An international research team led by Krembil Brain Institute neurologist and senior scientist, Dr Anthony Lang, has proposed a new model for classifying Parkinson’s disease (PD).
In recent decades, researchers have uncovered several biological factors that underlie PD. Key factors include a build up of the protein α-synuclein in the brain, which leads to neuron degeneration, and genetic factors that increase one’s risk of developing the disease. They have also begun to develop reliable methods to test for these factors, called biomarkers, in living patients.
Despite these advancements, doctors still diagnose the disease based on clinical features, such as the presence of tremors and other common motor symptoms.
According to Dr Lang, who is the Lily Safra Chair in Movement Disorders at the University Health Network (UHN), the Jack Clark Chair for Parkinson’s Disease Research, and a professor in the Department of Medicine, at the University of Toronto, this traditional approach to diagnosing PD does not account for the complex biological processes at play.
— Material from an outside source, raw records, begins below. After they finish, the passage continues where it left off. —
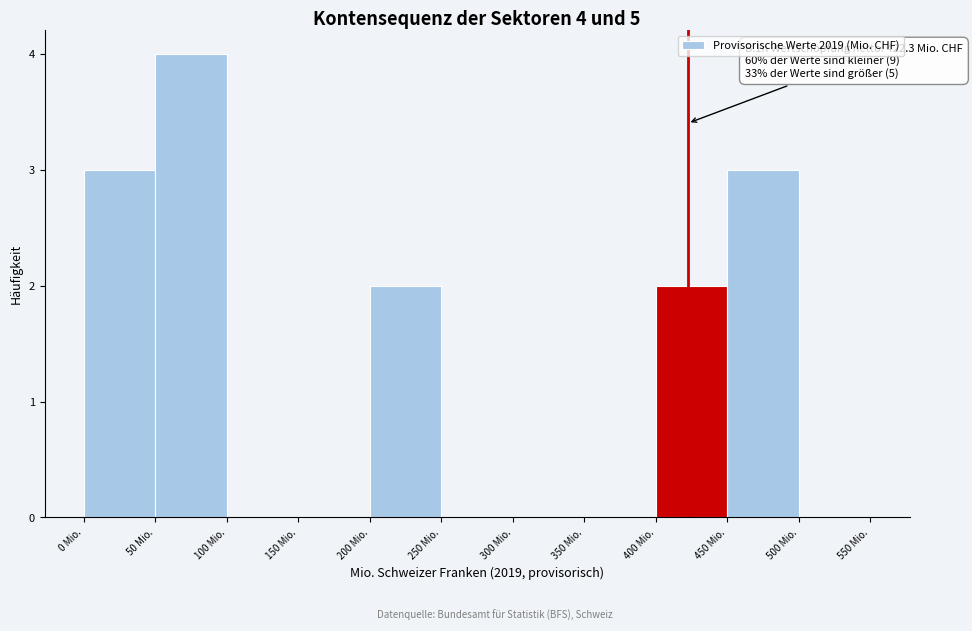

Which range on the x-axis has the tallest bar?

50 to 100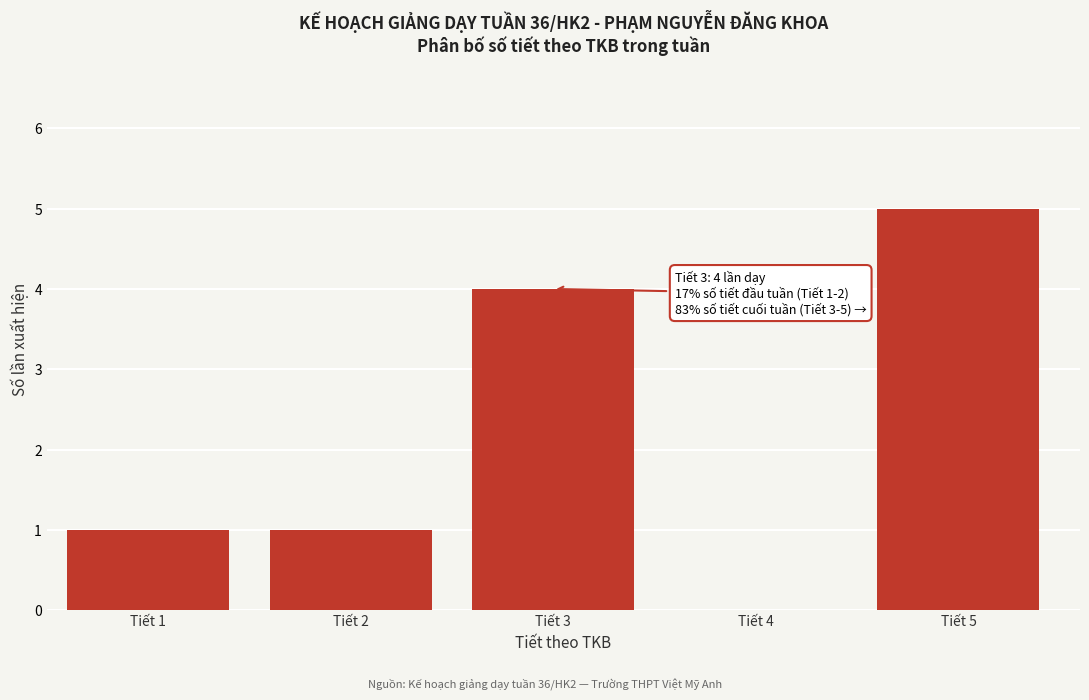

Reading right to left, list all the values displayed in this chart.

Tiết 5=5	Tiết 4=0	Tiết 3=4	Tiết 2=1	Tiết 1=1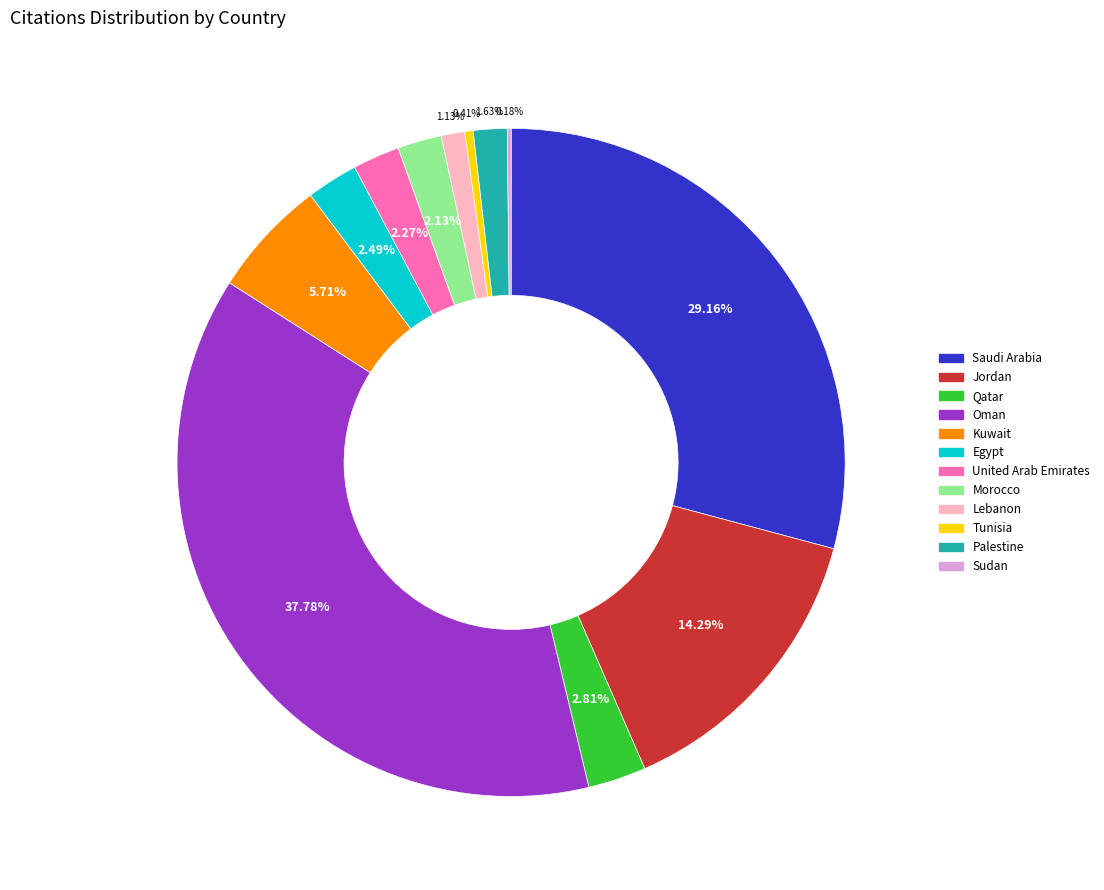

To the nearest percent, what is the combined percentage of Kuwait and Palestine?

7%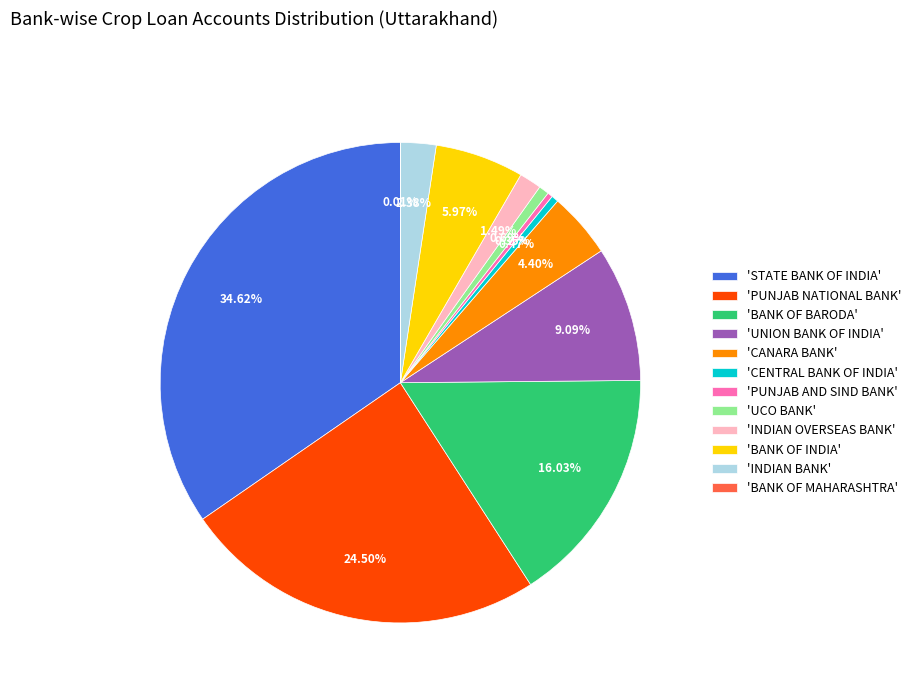

Combined, do 'CENTRAL BANK OF INDIA' and 'INDIAN BANK' account for over 50%?

No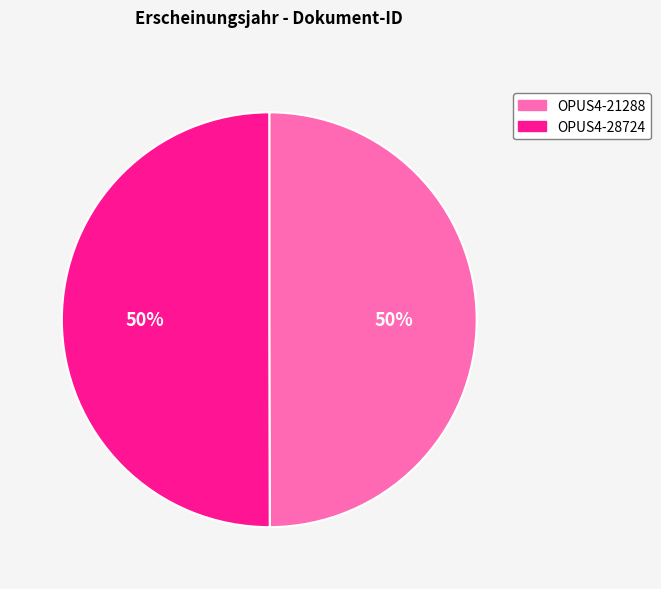

Approximately how many times larger is the value at OPUS4-21288 compared to OPUS4-28724?

1.0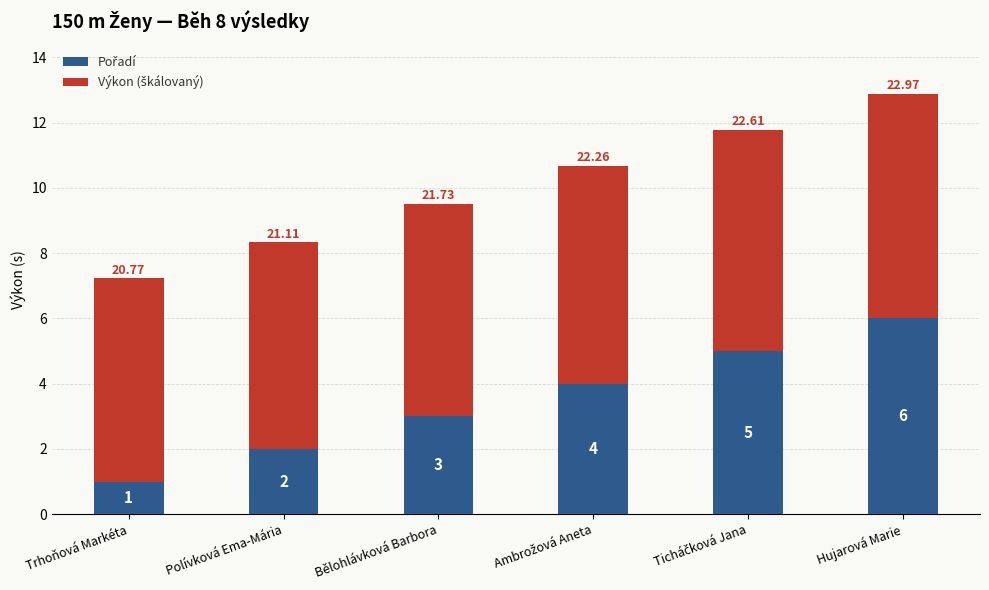

At which category is the sum across all series the highest?

Hujarová Marie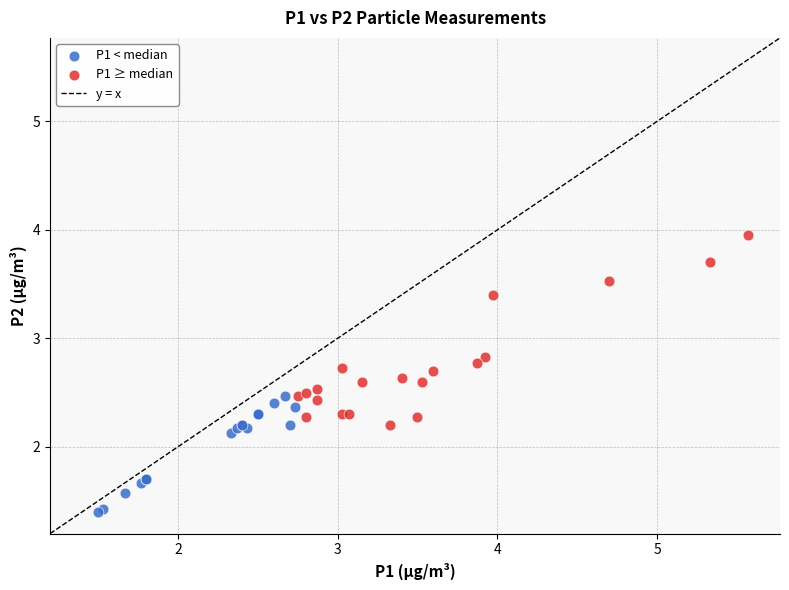

Which series reaches the minimum Y coordinate?

P1 < median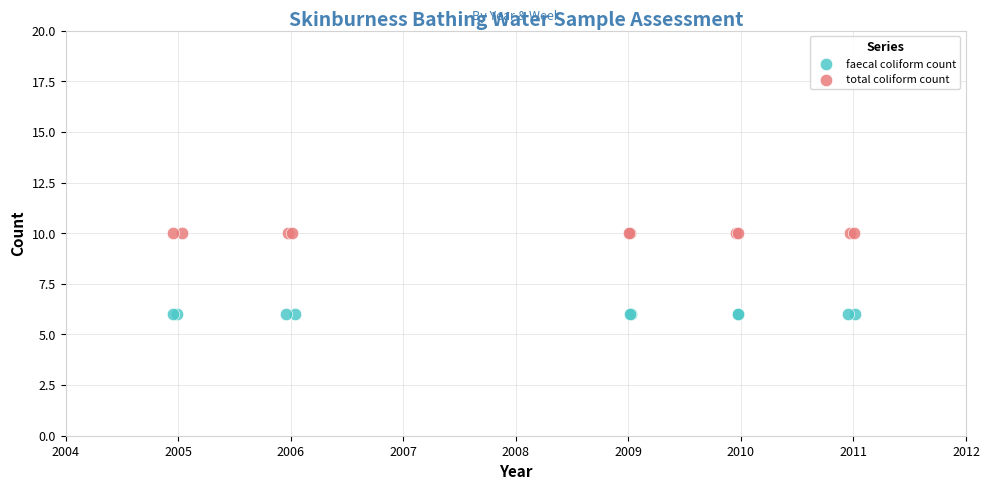

What are all the series names shown in the legend?

faecal coliform count, total coliform count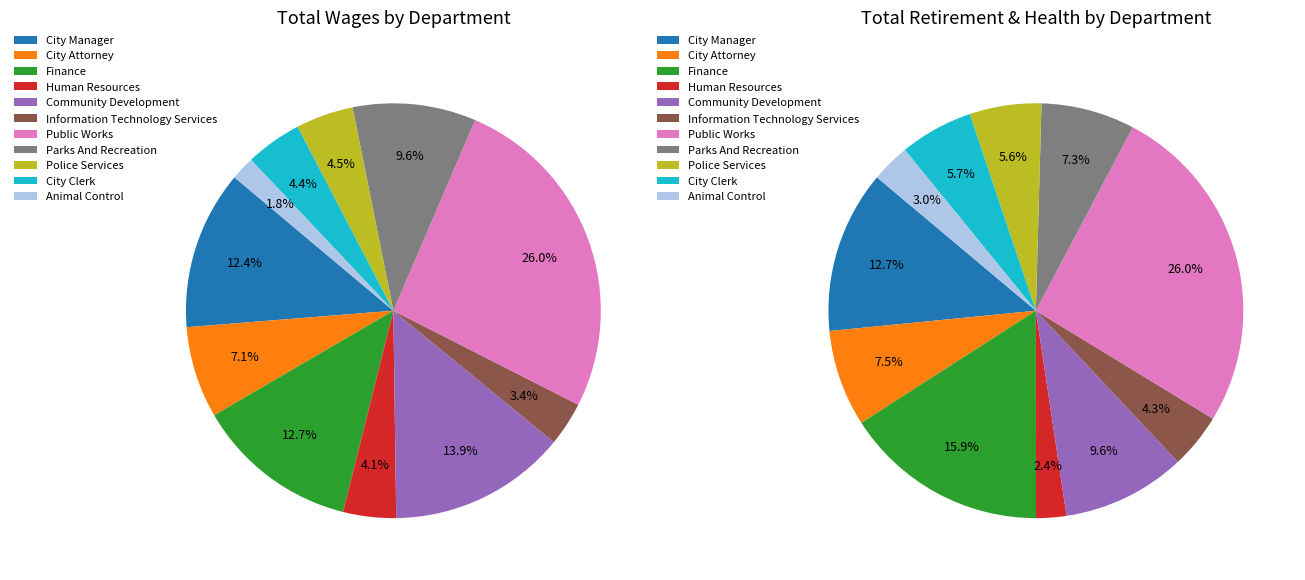

Which slice is the smallest?

Animal Control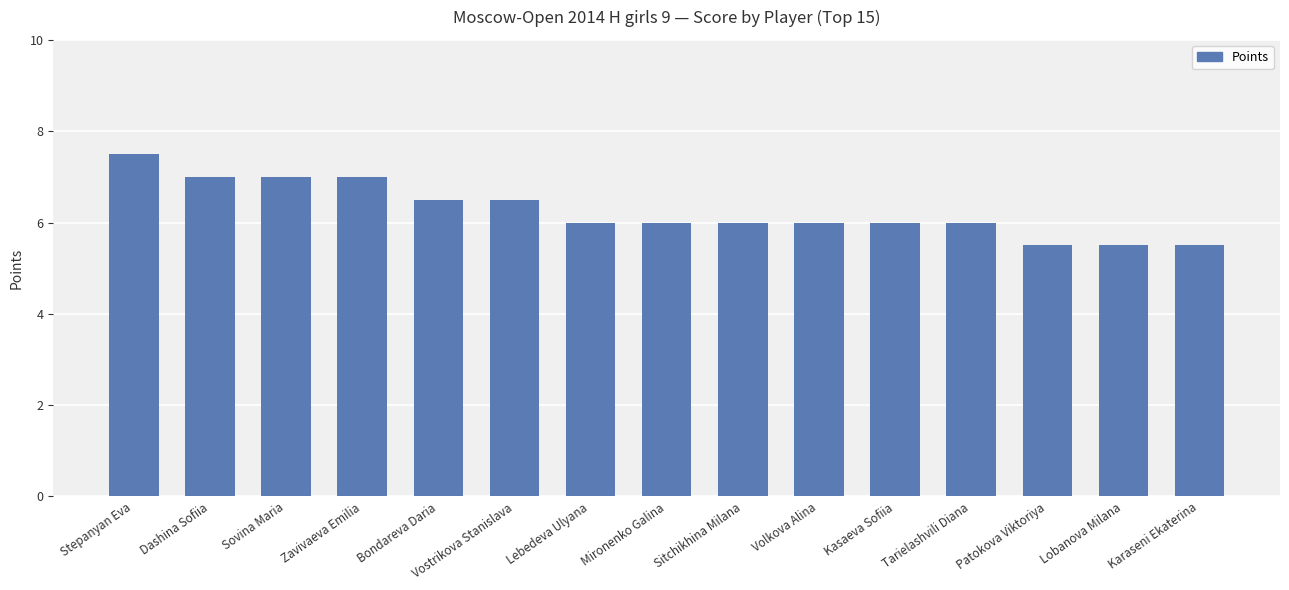

What is the greatest value displayed?

7.5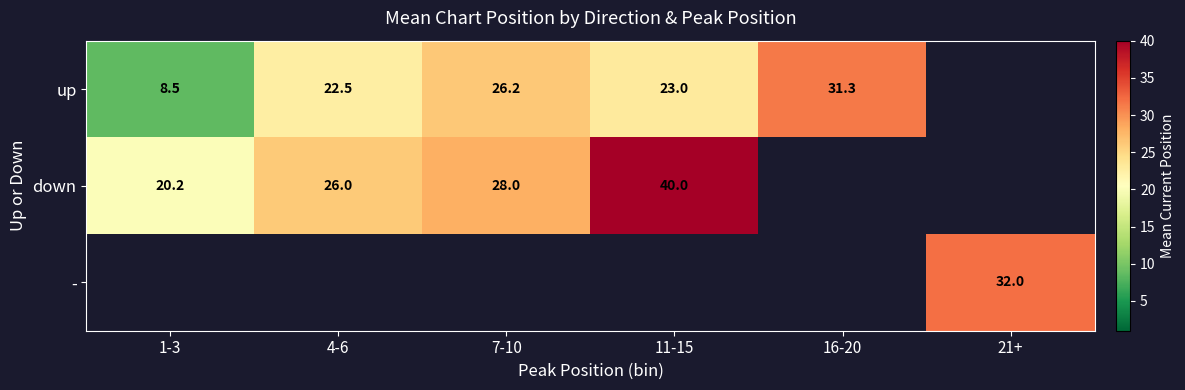

Count the number of categories in the chart.

6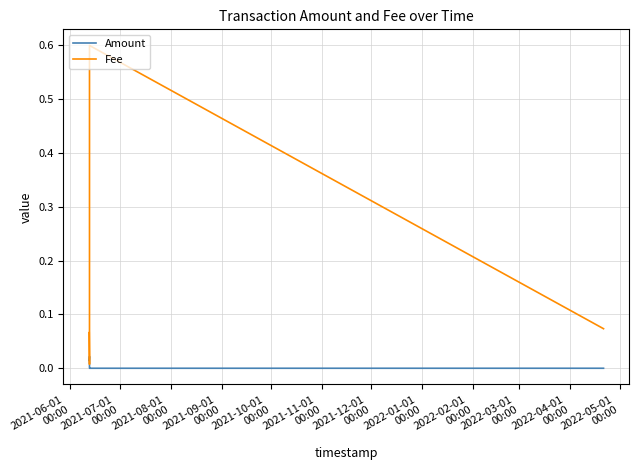

What is the difference between the maximum and second lowest values in the Fee series?

0.5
“We know Parkinson’s exists in the brain for one to two decades, or longer, before the clinical manifestations present,” said Lang. “So, we believe current research must be driven by biological determinants of the disease, rather than limited clinical descriptions of its signs and symptoms.”
He added: “We need a radically different way of looking at this disease.”
In a recent article published in Lancet Neurology, Lang’s team proposed a new, biologically based model for classifying PD, called SynNeurGe (pronounced “synergy”).
The model emphasises the important interactions between three biological factors that contribute to the disease:
- the presence of pathologic α-synuclein in the brain (S);
- evidence of neurodegeneration, which occurs as the disease progresses (N); and
- the presence of gene variants that cause or strongly predispose a person to the disease (G).
According to the team, this “S-N-G” classification system better accounts for the biological heterogeneity of PD and the many ways the condition can present in patients. Consequently, the system could help researchers identify subgroups of patients that have distinct disease processes and develop clinically meaningful disease-modifying therapies.
“We need to recognise that Parkinson’s can differ dramatically between patients. We are not dealing with a single disorder,” explained Lang. “Our model provides a much broader, more holistic view of the disease and its causes.”
“With this new model, Dr Lang is spearheading a truly pivotal international effort to redefine the biological complexity of Parkinson’s Disease, which will lead to more advanced and streamlined research in this area, and ultimately, to precision medicine for patients,” said Dr Jaideep Bains, co-Director of UHN’s Krembil Brain Institute.
The team is confident that this new way of looking at PD will help researchers study its molecular basis, distinguish it from other neurodegenerative conditions that share common biological features, and identify targets for new therapies.
Despite these potential applications, Lang cautions that the model is intended for research purposes only and is not ready for immediate application in the clinic. Yet, it is already spurring hope among patients and the medical community.
“The ability to tailor treatments improves when you can identify exactly what is going on in a specific patient like me,” said Hugh Johnston, the founding chair of The Movement Disorders Patient Advisory Board at UHN’s Krembil Brain Institute, who is currently living with PD. “This new way of thinking is what we have been waiting for. It’s a game changer.”
“Without looking at the biology, you can’t get answers. And without answers, we won’t have much-needed breakthroughs in Parkinson’s,” added Lang. “This new classification system and the future research project it will inspire, is one of the most exciting things I have worked on in my career.”